Monday, March 05, 2007

Play We Shall Not

In his latest novel, The House of Meetings, Martin Amis makes some interesting points about the different courses Germany and Russia have taken in the wake of the horrors they perpetrated in the first half of the 20th century. His narrator, an embittered gulag survivor, notes that Germany has been quicker to redeem itself, while Russia has languished:
Germany isn't withering away, as Russia is. Rigorous atonement--including, primarily, not truth commissions and state reparations but prosecutions, imprisonments, and, yes, executions, sacramental suicides, crack-ups, self-lacerations, the tearing of hair--reduces the weight of the offense. Or what is atonement for? What does it do? In 2004, the German offense is a very slightly lighter thing than it was. The Russian offense, in 2004, is still the same offense.

Yes, yes, I know, I know. Russia's busy. There's that other feature of national life: permanent desperation. We will never have the "luxury" of confession and remorse. But what if it isn't a luxury? What if it's a necessity, a dirt-poor necessity? The conscience, I suspect, is a vital organ. And when it goes, you go.
Indeed, another character later describes how the greatest trauma the gulag visited upon him was discovering that he no longer had the will to play. It wasn't the ability to love, but the ability to play, to enjoy sexual pleasure he lost.

Shortly after, the narrator reminds us that the ancient Jews withheld their ability to play while in captivity:
As the Babylonians were leading the Jews into captivity they asked them to play their harps. And the Jews said, "We shall work for you, but play we shall not." That's what they were saying in 1936, and that's what they're saying now. We will work for you, but we're not going to fuck for you anymore. We are not going to go on doing it, making people. Making people to be set before the indifference of the state. We are not going to play.
The point Amis makes is a sobering one, and it's one borne out by the facts. From the CIA World Factbook, here are some estimated statistics from 2006 for Russia:
Population growth rate: -0.37%
Birth rate: 9.95 births/1,000 population
Death rate: 14.65 deaths/1,000 population
So as Amis also mentions, Russia's death-rate surpassed its birthrate in 1992, forming what the narrator describes on a graph as a "Russian Cross."

President Vladimir Putin even recently offered Russian women money to have a second child, but apparently, they aren't buying it. Last May Christian Science Monitor's Fred Weir wrote
Cash for babies is the Kremlin's offer to women in its latest bid to reverse a population decline that threatens to leave large swaths of Russia virtually uninhabited within 50 years.

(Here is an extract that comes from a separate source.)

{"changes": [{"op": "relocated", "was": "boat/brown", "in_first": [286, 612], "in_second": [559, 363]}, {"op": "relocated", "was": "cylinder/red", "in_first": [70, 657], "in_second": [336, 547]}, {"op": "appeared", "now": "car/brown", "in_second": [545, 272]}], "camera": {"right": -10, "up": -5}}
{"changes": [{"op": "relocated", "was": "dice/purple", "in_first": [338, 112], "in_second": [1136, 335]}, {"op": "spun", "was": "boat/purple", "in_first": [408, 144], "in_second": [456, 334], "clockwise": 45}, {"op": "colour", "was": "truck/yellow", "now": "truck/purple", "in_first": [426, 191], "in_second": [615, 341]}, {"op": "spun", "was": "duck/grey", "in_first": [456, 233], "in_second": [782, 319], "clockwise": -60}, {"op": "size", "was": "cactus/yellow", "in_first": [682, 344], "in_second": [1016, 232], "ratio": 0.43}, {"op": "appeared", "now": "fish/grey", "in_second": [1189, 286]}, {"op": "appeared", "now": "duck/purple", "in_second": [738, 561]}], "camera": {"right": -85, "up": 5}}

President Vladimir Putin last week defined the crisis as Russia's most acute problem, and promised to spend some of the country's oil profits on efforts to relieve it. He ordered parliament to more than double monthly child support payments to 1,500 rubles (about $55) and added that women who choose to have a second baby will receive 250,000 rubles ($9,200), a staggering sum in a country where average monthly incomes hover close to $330.
Women interviewed for the article say Putin can't comprehend their lives:
"A child is not an easy project, and in this world a woman is expected to get an education, find a job, and make a career," says Svetlana Romanicheva, a student who says she won't consider babies for at least five years. She hopes to have one child, but says a second would depend on her life "working out very well." As for Putin's offer, she says "it won't change anything."
Consider that the birth rate to maintain a population is 2.4 children per woman. In 2004, Russia's was 1.17. And Russia has one of the world's highest abortion rates. Combine these figures with an unusually high peacetime death rate and, consequently, Russia is losing 700,000 to 800,000 citizens per year.

Play we shall not, indeed. For those already knowledgeable in the history of the Russian gulag and its arguable impact on contemporary Russian society, Amis's House of Meetings may present little that is new in the way of historical information. For those of us not as intimate with those details, however, it proves a compelling introduction.